Many Christians believe that the formal study of theology distracts us from the most important activities of the Christian life. Every Christian wants to think and speak about God correctly. But does the formal and organized study of theology help or hinder us in doing so? This is a matter of debate. Even though much sincere effort has been put into the discipline of theology over the centuries, many Christians believe it brings few benefits and many dangers for the church as a whole.

Most of us know people who have lived faithful lives even though they have never formally studied theology; and at the same time, many of us also know or have heard about people who know a lot of theology but live hypocritically or without faith. Such examples prompt the warnings many students receive about theology professors who lead students astray or students who have lost their faith as a result of advanced theological study. Behind many of these warnings is the worry that the discipline of theology unnecessarily complicates the faith by making it more complex and confusing than it needs to be. Paul warned that we should “avoid stupid controversies” about doctrinal matters because they are “unprofitable and worthless” (Titus 3:9).

Because the process of engaging new material inevitably challenges long-held assumptions, exposes faulty patterns of thinking and prompts new and difficult questions, beginning students of theology often find themselves intellectually shaken by their study… Instead of spending time and energy debating complex details, shouldn’t we focus on the central and most clearly understood commandments of the Christian life, such as the task of loving God and neighbor (Luke 10:27)? After all, if one can live faithfully without theological study – and if such study sometimes leads believers down the wrong path by unnecessarily complicating the faith – then it makes sense to invest our time and resources elsewhere. Doesn’t the discipline of theology distract us from the real work of the church, such as praying, worshipping, sharing the gospel and serving others?

Updating The Scandal of the Evangelical Mind in 2022, Noll writes that while Evangelicals made efforts to create a new center of learning for themselves with schools and seminaries, they failed throughout the Twentieth Century and they continue to fail. Scholars within academia, theologians, historians, ethicists, philosophers, even pastoral leaders all testify that Evangelicalism’s turn toward conservative buffet-style theology is no theology at all. Rather, it is a product of American excess. It is Babylon. Noll writes,

To be sure, something of a revival of intellectual activity has been taking place among evangelical Protestants since World War II. Yet it would be a delusion to conclude that evangelical thinking has progressed very far. Recent gains have been modest. The general impact of Christian thinking on the Evangelicals of North America, much less on learned culture as a whole, is slight. Evangelicals of several types may be taking the first steps in doing what needs to be done to develop a Christian mind, or at least we have begun to talk about what would need to be done for such a mind to develop. But there is a long, long way to go… These Evangelical impulses have never by themselves yielded cohesive, institutionally compact, easily definable, well-coordinated, or clearly demarcated groups of Christians. Rather, the history of these Evangelical impulses has always been marked by shifts in which groups, leaders, institutions, goals, concerns, opponents, and aspirations become more or less visible and more or less influential over time. Institutions that may emphasize evangelical distinctives at one point in time may not do so at another. Yet there have always been denominations, local congregations, and voluntary bodies that served as institutional manifestations of these impulses.

(Dataset entries)
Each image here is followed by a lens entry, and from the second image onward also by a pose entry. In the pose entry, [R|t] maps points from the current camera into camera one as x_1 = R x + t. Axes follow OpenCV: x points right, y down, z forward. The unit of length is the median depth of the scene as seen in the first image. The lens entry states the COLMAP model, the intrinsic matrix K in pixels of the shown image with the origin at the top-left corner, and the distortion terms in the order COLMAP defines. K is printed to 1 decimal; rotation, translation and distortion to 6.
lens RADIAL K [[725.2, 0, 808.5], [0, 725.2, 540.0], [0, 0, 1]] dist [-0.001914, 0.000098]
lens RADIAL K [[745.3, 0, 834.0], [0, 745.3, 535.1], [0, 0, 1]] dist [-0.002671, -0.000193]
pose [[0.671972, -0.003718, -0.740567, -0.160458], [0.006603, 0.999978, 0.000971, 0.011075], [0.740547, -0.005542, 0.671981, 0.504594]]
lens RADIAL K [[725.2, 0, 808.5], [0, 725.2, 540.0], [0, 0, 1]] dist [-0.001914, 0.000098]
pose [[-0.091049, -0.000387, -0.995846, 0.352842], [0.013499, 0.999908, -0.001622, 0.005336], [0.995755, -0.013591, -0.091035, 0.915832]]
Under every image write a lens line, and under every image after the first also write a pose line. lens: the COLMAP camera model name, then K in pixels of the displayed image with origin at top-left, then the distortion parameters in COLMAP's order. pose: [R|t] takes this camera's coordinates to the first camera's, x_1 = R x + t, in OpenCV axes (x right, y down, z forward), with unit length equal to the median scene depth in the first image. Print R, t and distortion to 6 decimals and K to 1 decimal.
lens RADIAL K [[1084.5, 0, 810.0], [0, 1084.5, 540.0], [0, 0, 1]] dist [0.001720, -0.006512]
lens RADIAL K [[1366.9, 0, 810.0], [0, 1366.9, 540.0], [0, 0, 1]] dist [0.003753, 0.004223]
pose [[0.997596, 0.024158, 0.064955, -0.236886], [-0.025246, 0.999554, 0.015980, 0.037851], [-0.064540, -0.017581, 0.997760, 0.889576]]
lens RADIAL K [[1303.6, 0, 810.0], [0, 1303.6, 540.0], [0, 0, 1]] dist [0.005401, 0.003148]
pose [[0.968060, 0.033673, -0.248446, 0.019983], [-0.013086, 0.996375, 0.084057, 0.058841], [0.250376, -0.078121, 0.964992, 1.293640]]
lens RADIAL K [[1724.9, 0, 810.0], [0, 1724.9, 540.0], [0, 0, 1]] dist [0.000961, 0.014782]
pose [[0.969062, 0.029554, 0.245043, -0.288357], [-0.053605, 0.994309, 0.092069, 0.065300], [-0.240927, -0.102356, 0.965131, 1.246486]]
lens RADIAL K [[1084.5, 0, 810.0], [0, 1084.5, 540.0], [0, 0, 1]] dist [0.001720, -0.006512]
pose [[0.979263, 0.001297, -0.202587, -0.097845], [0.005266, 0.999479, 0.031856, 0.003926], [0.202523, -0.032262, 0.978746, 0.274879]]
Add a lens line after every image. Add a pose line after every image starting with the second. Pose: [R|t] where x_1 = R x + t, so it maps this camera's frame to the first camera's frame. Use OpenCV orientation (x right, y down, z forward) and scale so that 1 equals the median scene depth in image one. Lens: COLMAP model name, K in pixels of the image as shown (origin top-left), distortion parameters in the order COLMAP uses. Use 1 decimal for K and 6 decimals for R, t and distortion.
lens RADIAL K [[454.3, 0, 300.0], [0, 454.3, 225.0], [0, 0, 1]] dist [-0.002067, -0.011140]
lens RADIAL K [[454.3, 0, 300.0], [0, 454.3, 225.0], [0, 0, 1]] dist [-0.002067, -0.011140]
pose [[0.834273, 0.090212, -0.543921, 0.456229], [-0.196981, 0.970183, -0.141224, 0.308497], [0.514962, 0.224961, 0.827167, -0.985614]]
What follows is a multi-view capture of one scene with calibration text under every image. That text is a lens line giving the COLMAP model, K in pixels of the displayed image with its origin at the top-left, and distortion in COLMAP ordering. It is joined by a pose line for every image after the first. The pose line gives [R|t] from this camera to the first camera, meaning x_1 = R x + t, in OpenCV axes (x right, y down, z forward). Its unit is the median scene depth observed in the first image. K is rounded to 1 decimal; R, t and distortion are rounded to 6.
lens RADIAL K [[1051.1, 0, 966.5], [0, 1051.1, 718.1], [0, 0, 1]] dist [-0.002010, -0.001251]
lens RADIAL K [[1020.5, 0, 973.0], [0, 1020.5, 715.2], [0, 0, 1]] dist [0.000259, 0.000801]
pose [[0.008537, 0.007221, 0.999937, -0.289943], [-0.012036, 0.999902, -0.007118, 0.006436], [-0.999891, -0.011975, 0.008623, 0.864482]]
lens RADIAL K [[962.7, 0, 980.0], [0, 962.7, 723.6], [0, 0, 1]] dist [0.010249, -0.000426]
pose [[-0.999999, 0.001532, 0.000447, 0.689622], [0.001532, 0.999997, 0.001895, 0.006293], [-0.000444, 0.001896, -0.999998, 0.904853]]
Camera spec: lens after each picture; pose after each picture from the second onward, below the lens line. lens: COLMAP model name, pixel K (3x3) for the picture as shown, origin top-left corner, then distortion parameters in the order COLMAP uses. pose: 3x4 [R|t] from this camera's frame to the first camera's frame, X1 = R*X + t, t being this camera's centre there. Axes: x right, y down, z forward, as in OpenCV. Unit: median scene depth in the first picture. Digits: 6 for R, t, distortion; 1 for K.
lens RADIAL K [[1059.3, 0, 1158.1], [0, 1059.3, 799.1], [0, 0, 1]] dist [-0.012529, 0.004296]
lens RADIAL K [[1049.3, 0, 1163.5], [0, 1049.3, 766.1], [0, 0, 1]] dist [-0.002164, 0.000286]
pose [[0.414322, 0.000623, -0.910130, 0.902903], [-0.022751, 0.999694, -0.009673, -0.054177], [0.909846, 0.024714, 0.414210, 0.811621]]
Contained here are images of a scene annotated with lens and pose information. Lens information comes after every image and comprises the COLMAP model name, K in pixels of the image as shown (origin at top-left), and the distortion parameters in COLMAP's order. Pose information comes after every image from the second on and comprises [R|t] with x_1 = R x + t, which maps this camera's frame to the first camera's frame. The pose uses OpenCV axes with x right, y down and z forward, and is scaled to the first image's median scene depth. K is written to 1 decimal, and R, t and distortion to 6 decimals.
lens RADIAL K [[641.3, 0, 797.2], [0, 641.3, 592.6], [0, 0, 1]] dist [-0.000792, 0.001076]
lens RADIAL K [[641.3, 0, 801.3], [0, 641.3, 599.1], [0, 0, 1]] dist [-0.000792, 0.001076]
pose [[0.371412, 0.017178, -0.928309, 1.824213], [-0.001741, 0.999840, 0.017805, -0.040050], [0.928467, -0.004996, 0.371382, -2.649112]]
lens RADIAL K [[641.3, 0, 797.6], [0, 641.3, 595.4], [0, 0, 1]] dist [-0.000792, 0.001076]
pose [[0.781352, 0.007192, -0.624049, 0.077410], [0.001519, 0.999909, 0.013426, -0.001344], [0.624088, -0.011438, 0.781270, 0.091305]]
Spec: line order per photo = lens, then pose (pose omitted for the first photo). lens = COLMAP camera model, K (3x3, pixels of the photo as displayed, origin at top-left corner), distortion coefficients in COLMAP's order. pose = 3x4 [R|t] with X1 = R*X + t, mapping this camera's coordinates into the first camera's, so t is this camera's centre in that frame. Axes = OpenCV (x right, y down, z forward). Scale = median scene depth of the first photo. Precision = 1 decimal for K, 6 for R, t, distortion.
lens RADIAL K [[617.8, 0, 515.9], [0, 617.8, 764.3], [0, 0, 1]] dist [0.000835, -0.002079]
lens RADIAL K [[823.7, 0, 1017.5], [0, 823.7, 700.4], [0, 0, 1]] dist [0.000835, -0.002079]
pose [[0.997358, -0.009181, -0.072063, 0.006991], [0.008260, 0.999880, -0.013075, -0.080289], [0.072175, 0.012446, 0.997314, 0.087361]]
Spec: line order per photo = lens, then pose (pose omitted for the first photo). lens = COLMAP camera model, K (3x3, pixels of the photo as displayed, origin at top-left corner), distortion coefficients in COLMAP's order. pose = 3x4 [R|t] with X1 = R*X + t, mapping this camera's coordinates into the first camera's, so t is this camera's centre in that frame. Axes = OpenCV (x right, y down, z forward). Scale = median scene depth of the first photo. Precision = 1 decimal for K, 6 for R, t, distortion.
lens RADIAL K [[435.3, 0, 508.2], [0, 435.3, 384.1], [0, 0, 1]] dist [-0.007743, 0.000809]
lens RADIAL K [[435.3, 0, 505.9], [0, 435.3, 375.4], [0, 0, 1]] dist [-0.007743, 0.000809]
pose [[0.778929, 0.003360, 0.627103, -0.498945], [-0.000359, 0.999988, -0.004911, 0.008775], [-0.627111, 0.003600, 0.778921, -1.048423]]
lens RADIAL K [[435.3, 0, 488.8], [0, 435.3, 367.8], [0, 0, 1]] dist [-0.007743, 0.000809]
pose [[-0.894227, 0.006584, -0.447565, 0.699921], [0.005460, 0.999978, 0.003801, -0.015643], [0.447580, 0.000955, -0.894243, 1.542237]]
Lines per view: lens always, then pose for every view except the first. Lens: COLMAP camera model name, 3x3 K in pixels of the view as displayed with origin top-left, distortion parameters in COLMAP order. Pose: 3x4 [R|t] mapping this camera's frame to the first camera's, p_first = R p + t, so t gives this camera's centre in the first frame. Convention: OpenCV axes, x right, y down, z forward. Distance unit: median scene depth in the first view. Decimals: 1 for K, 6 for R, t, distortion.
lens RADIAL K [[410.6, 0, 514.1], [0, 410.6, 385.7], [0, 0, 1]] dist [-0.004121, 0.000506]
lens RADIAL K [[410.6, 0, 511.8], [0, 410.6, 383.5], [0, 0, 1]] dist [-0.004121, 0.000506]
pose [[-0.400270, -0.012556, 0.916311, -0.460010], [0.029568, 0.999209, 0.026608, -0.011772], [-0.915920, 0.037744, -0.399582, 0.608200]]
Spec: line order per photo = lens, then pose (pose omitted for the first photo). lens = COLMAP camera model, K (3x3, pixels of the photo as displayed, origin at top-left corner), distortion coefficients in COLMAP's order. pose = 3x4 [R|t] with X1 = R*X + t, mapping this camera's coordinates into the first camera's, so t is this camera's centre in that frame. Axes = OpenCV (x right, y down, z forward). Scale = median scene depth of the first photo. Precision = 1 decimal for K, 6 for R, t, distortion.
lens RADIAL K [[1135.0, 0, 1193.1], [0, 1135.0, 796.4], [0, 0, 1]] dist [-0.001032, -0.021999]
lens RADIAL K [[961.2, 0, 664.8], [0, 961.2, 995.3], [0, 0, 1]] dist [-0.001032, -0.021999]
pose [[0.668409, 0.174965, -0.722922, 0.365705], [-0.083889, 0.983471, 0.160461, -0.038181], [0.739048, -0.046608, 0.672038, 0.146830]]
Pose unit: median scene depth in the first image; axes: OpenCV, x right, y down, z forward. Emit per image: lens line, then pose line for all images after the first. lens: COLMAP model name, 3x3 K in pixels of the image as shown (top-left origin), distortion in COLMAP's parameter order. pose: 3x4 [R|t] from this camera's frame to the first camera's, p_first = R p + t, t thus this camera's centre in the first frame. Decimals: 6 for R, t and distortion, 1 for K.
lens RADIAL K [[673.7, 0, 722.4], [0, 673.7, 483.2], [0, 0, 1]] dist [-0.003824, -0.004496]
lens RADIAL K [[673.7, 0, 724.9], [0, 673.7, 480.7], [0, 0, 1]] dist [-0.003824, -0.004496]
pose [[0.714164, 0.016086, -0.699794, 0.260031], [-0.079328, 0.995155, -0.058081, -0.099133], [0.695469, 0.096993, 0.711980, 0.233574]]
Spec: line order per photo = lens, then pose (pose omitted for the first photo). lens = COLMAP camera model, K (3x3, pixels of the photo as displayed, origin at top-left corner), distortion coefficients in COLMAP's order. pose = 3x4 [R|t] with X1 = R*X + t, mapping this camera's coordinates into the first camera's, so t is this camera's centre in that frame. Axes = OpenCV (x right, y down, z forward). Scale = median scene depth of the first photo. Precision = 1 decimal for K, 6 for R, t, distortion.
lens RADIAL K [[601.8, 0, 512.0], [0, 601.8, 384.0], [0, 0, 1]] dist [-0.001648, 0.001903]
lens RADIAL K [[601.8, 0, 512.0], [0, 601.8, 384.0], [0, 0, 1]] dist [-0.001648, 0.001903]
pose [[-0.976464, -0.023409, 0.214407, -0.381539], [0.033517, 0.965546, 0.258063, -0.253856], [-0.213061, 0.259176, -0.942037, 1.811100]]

■ **Using the information**:
1 > Quote the passage on theology between "Many Christians believe that" and "as a whole.", inclusive.
2 > Decide whether each statement agrees with the passage on theology, answering yes or no and quoting the words that settle it: (a) Noll updated The Scandal of the Evangelical Mind in 2022. (b) Recent gains in evangelical thinking have been substantial. (c) Loving God and neighbor is tied to Luke 10:27.
3 > Carry on the passage on theology from its last sentence.

■ **Results for the exercise**:
1 >
Many Christians believe that the formal study of theology distracts us from the most important activities of the Christian life. Every Christian wants to think and speak about God correctly. But does the formal and organized study of theology help or hinder us in doing so? This is a matter of debate. Even though much sincere effort has been put into the discipline of theology over the centuries, many Christians believe it brings few benefits and many dangers for the church as a whole.

2 >
(a) Yes: "Updating The Scandal of the Evangelical Mind in 2022, Noll writes"
(b) No: "Recent gains have been modest."
(c) Yes: "such as the task of loving God and neighbor (Luke 10:27)"

3 >
Frighteningly, Noll reminds his readers that though Evangelicals are inconsistent, resistant to factual evidence and show a strong preference for the incredible, “For both the United States and Canada, Evangelicals now constitute the largest and most active component of religious life in North America.” The most contrarian, self-righteous, conspiratorial, and least informed are the ones currently defining what is in the Bible, what deserves attention, and how it is understood. The crisis could not be more dire for religious life in America.

Image: Associated Press.

The rapid growth of Evangelicalism from the Seventies to the Aughts is a testament to the low intellectual barrier they set and then continued to lower across four decades. In the Seventies and Eighties, a new generation of Christians “rebelled” against “institutionalized religion”, a playful turn of phrase for both the institutions of religion as well an insult to their parents. The mental and emotional decline of Evangelicals shows a direct relationship with the Baby Boom generation.

Baby Boomers, sociologists now understand, believe in a fast-food style approach to culture. If it is not cheap and easy, it’s too cumbersome. The complexity of life and understanding are inessential to success. In many cases, complexity and thoroughness are complications for success and the short-term (re: “fast food”) approach to life and culture inevitably began to erode tenets of Christianity. Breaking from the cumbersome legacy of the Christian Church – which, after all, had been entangled with weighty matters like nuclear arms, Civil Rights, gender equality, social justice, and the role of the government since World War II – was appealing. If the teachings of Jesus were so important, then it made sense that Jesus wrapped things up quickly in three years. Jesus was rewarded for a promotion because he was able to make things so simple. Paul, whose letters were more complicated, was neutered. His letters were summarized, large sections de-emphasized.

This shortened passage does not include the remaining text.